Unified sports are set up through the Special Olympics and partnering high schools. Detroit Lakes High School is a Minnesota Unified Champion High School. Student-athletes partner with classmates to compete together in unified events. This year, the Detroit Lakes Unified Club competed in a bowling tournament in Alexandria and in Wednesday's track meet in Moorhead.
Detroit Lakes High School allows students to join the Unified Club as "Sidekicks," participate in Unified PE class, compete in the Unified sporting events and educate each other through whole-school engagement in advocacy campaigns such as "Words Matter," "Choose to Include" and "Random Acts of Kindness."
"These opportunities are valuable to all our student-athletes and the coaches," Harrier and Kuhlmey said. "The time we spend together traveling builds relationships and creates memories that we will take with us beyond high school. We had a great time (on Wednesday) competing with Moorhead and Fergus Falls. The relays compete for places. All the other events are for fun. Students all received participation awards."
Back to the lanes
The pandemic put a hold on many things. Unfortunately, special needs athletics were one of them.

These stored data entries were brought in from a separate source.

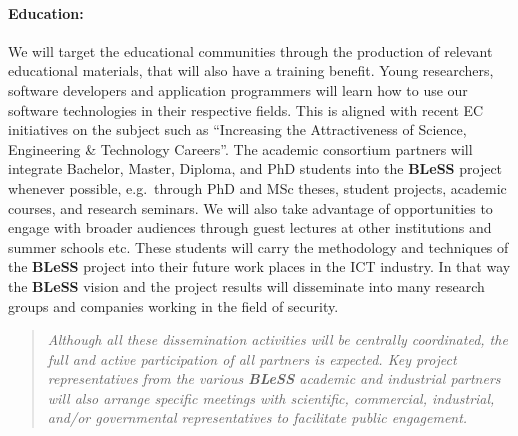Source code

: \documentclass[a4paper,11pt]{article}
\newcommand{\project}[1]{\textbf{#1}\xspace}
\newcommand{\BLESS}{\project{BLeSS}}
\newcommand{\TheProject}{\BLESS}
\begin{document}
\paragraph{Education:} We will target 
the educational communities through the production of relevant educational materials, that will
also have a training benefit. Young researchers, software
 developers and application programmers will learn how to
 use our software technologies in their
 respective fields. This is aligned with recent EC
 initiatives on the subject such as ``Increasing the Attractiveness
 of Science, Engineering \& Technology Careers''.
 The academic consortium partners will integrate Bachelor,
 Master, Diploma, and PhD students into the \TheProject{}
 project whenever possible, e.g.~through PhD and MSc theses, student
 projects, academic courses, and research seminars. 
 We will also take advantage of opportunities to engage with broader
 audiences through guest lectures at other institutions and summer schools etc.
 These students will
 carry the methodology and techniques of the \TheProject{}
 project into their future work places in the ICT industry.
 In that way the \TheProject{} vision and the project
 results will disseminate into many research groups and
 companies working in the field of security.


\begin{quote}

\emph{Although all these dissemination activities
will be centrally coordinated, the full and active participation of
all partners is expected. Key project representatives from
the various \TheProject{} academic and industrial
partners will also arrange specific meetings
with scientific, commercial, industrial, and/or
governmental representatives to facilitate public
engagement.}
\end{quote}
\end{document}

"In 2020, the adapted bowling season was canceled. In 2021, we were able to compete, but all of the meets were virtual, including the state tournament," Harrier and Kuhlmey said. "This season, we were able to return to a combination of virtual and in-person meets, which is how we've competed in previous years."
Getting back into the flow of adapted bowling meets was a bit of a challenge. But, when it mattered most, the Lakers showed what they're made of at the section meet.
"The season had some ups and downs–learning how to navigate different lanes, different weighted bowling balls and how to manage three games a week," Harrier and Kuhlmey said. "Our team rose to the occasion at the section meet in Moorhead. All team members improved throughout the season."
Both coaches have felt embraced by community support in their efforts to provide all of the athletes with the best high school athletic experience.
"Our community is great to reach out via social media," they said. "Our high school sent us off by having the state-bound students run through the halls. Seeing our athletes smiling and high-fiving everyone was awesome. As we continue to grow our Unified Movement in the school, our community has really supported our Unified Club through support and donations."